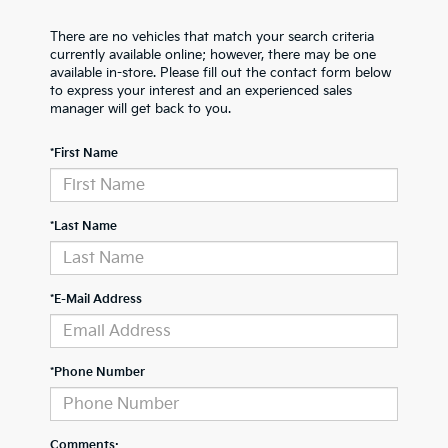
There are no vehicles that match your search criteria
currently available online; however, there may be one
available in-store. Please fill out the contact form below
to express your interest and an experienced sales
manager will get back to you.
*First Name
*Last Name
*E-Mail Address
*Phone Number
Comments:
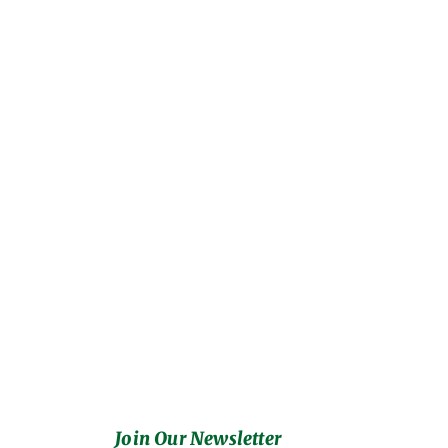
Join Our Newsletter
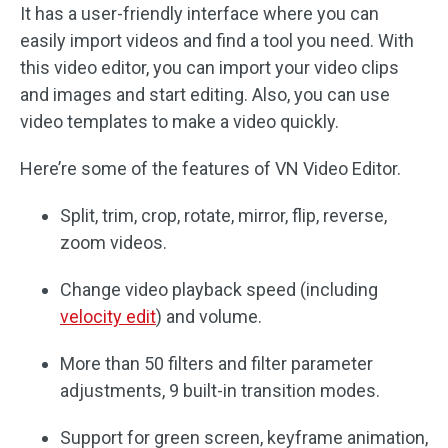
It has a user-friendly interface where you can
easily import videos and find a tool you need. With
this video editor, you can import your video clips
and images and start editing. Also, you can use
video templates to make a video quickly.
Here’re some of the features of VN Video Editor.
Split, trim, crop, rotate, mirror, flip, reverse,
zoom videos.
Change video playback speed (including
velocity edit
) and volume.
More than 50 filters and filter parameter
adjustments, 9 built-in transition modes.
Support for green screen, keyframe animation,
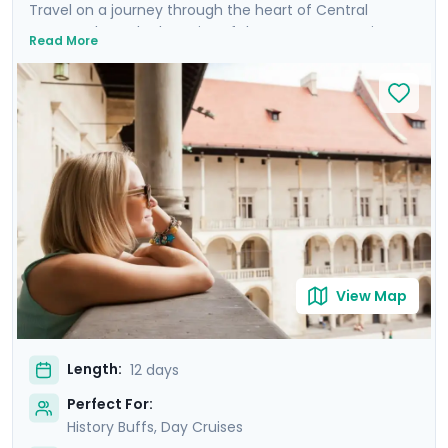
Travel on a journey through the heart of Central
Europe, where the legacies of the Austro-Hungarian
Read More
Empire come alive. Discover Budapest, Vienna, Prague,
and Krakow, cities renowned for their charm and
steeped in history, each boasting architectural marvels
stretching back to the Middle Ages. Enjoy private
guided tours and explore these magnificent cities at
your own pace with detailed travel guidance available
through our mobile app. Revel in the magic of river
cruises along the Danube in Budapest and the Vltava in
Prague, and sail the stunning Wachau Valley in the
Austrian countryside.
View Map
Length:
12 days
Perfect For:
History Buffs, Day Cruises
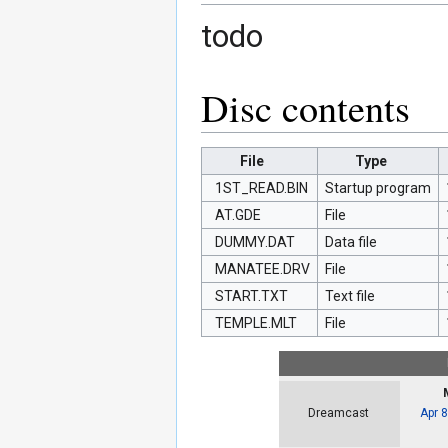
todo
Disc contents
File
Type
1ST_READ.BIN
Startup program
AT.GDE
File
DUMMY.DAT
Data file
MANATEE.DRV
File
START.TXT
Text file
TEMPLE.MLT
File
Apr 
Dreamcast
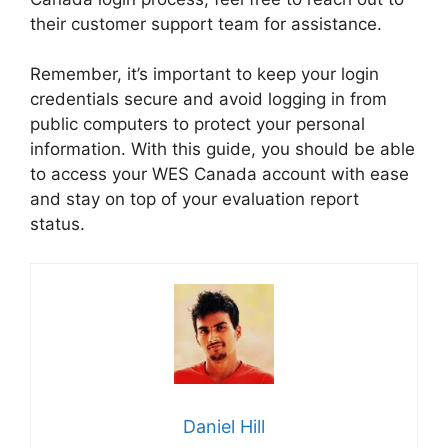
their customer support team for assistance.
Remember, it’s important to keep your login
credentials secure and avoid logging in from
public computers to protect your personal
information. With this guide, you should be able
to access your WES Canada account with ease
and stay on top of your evaluation report
status.
Daniel Hill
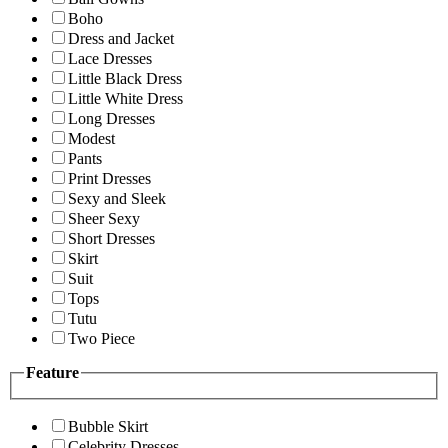
Boho
Dress and Jacket
Lace Dresses
Little Black Dress
Little White Dress
Long Dresses
Modest
Pants
Print Dresses
Sexy and Sleek
Sheer Sexy
Short Dresses
Skirt
Suit
Tops
Tutu
Two Piece
Feature
Bubble Skirt
Celebrity Dresses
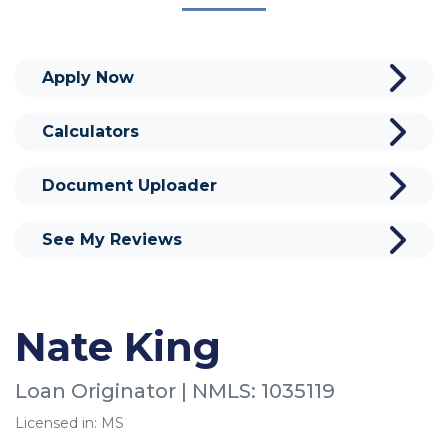
Apply Now
Calculators
Document Uploader
See My Reviews
Nate King
Loan Originator | NMLS: 1035119
Licensed in: MS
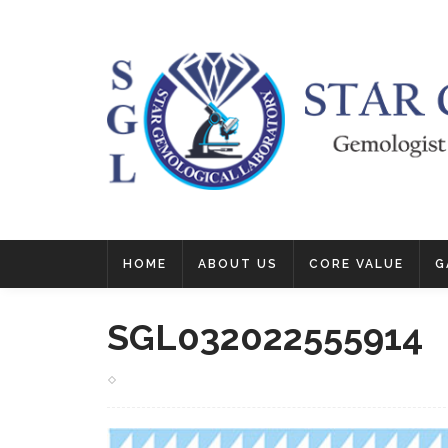
HOME
ABOUT US
CORE VALUE
G
SGL032022555914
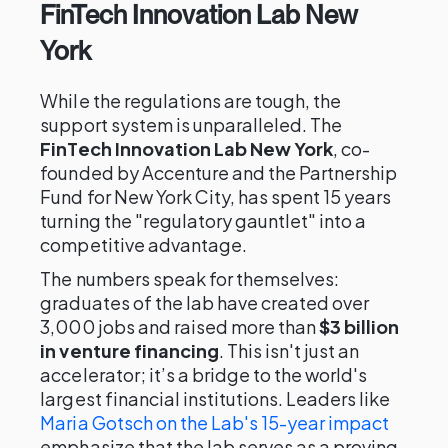
FinTech Innovation Lab New
York
While the regulations are tough, the
support system is unparalleled. The
FinTech Innovation Lab New York
, co-
founded by Accenture and the Partnership
Fund for New York City, has spent 15 years
turning the "regulatory gauntlet" into a
competitive advantage.
The numbers speak for themselves:
graduates of the lab have created over
3,000 jobs and raised more than
$3 billion
in venture financing
. This isn't just an
accelerator; it’s a bridge to the world's
largest financial institutions. Leaders like
Maria Gotsch on the Lab's 15-year impact
emphasize that the lab serves as a proving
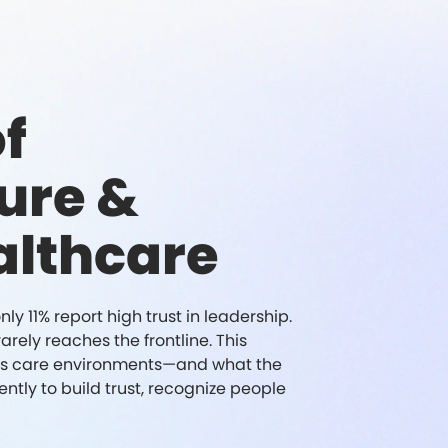
f
ure &
althcare
y 11% report high trust in leadership.
rely reaches the frontline. This
y's care environments—and what the
ntly to build trust, recognize people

_____

* _Task details_:
Drop the pictures; return the lines above from the line containing "their customer support team for assistance." to the line containing "Licensed in: MS", both included, exactly.

* _Your solution_:
their customer support team for assistance.
Remember, it’s important to keep your login
credentials secure and avoid logging in from
public computers to protect your personal
information. With this guide, you should be able
to access your WES Canada account with ease
and stay on top of your evaluation report
status.
Daniel Hill
Boho
Dress and Jacket
Lace Dresses
Little Black Dress
Little White Dress
Long Dresses
Modest
Pants
Print Dresses
Sexy and Sleek
Sheer Sexy
Short Dresses
Skirt
Suit
Tops
Tutu
Two Piece
Feature
Bubble Skirt
Celebrity Dresses
Apply Now
Calculators
Document Uploader
See My Reviews
Nate King
Loan Originator | NMLS: 1035119
Licensed in: MS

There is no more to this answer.